モーニングコールと共に優しく肩を揺さぶられる。
(むにゃむにゃ、、、もうちょっと寝たい、、、)


「ふぶき、おはよう」

「!!!?あ、め」


突然甘い声で耳元に囁かれた私は、声にならない悲鳴をあげて飛び起きた。
たぶん今、私の顔はゆでダコである。

「よかった、起きてくれた。おはようございます」

「雨、お、おはよう?ちょ、ちょっっと待って。
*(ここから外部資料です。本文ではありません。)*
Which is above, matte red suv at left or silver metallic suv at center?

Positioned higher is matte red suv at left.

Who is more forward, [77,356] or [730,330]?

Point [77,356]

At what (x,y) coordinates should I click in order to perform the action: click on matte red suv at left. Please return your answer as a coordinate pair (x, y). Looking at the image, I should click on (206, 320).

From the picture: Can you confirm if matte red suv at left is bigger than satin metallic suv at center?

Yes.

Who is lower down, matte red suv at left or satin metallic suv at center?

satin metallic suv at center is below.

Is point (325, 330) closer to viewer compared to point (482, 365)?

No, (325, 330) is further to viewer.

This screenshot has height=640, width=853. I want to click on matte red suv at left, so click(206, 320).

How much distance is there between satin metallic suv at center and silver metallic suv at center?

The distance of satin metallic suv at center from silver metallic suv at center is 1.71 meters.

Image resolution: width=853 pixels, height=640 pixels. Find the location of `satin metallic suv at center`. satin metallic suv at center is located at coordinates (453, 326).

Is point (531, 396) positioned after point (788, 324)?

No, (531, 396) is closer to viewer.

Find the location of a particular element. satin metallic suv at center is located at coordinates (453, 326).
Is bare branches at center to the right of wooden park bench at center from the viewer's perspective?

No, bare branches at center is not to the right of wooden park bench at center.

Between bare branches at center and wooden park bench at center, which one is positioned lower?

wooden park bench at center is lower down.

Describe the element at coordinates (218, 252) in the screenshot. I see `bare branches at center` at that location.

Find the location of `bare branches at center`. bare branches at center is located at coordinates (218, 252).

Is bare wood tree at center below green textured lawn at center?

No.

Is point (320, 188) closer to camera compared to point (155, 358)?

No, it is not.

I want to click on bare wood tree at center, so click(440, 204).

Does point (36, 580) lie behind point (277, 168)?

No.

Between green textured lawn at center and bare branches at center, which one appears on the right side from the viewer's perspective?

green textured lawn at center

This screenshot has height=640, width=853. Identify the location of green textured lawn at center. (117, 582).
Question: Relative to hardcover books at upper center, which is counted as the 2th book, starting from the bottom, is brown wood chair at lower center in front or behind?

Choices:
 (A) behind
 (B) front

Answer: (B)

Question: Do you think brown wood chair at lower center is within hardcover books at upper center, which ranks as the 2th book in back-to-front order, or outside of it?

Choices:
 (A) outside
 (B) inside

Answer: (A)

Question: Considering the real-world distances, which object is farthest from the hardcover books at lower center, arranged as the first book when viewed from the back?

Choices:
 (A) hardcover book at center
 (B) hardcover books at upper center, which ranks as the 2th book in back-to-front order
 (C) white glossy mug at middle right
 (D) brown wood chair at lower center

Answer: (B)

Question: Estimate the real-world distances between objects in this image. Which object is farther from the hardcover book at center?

それ昨日もやめてって言ったよね!?」

「こうでもしないと起きてくれないでしょう?10分は待ったよ?」


私の寝起きの悪さは自分でも理解しているが、それでも思春期の女子に耳元で囁くのはどうかと思う。
けれど口喧嘩では到底かなわない相手なのは分かっているので、大人しくしておくことにした。


「うぐ、、、それはお手数をおかけしました」

「さぁ、起きたら着替える!遅刻しますよ。いいかげん毎日はやめてくださいね」

「は~い、お母さん」

「誰がお母さんですか!!」



雨には部屋から出て行ってもらい、高校の制服に着替える。

(うっふふ~今日は皆で朝食食べられる!嬉しいな。)

いつもは皆忙しいのでなかなか全員は揃わないが、今日は高校の入学式ということもあって全員いる。めったにない日に心を躍らせながら、リビングに向かうのだった。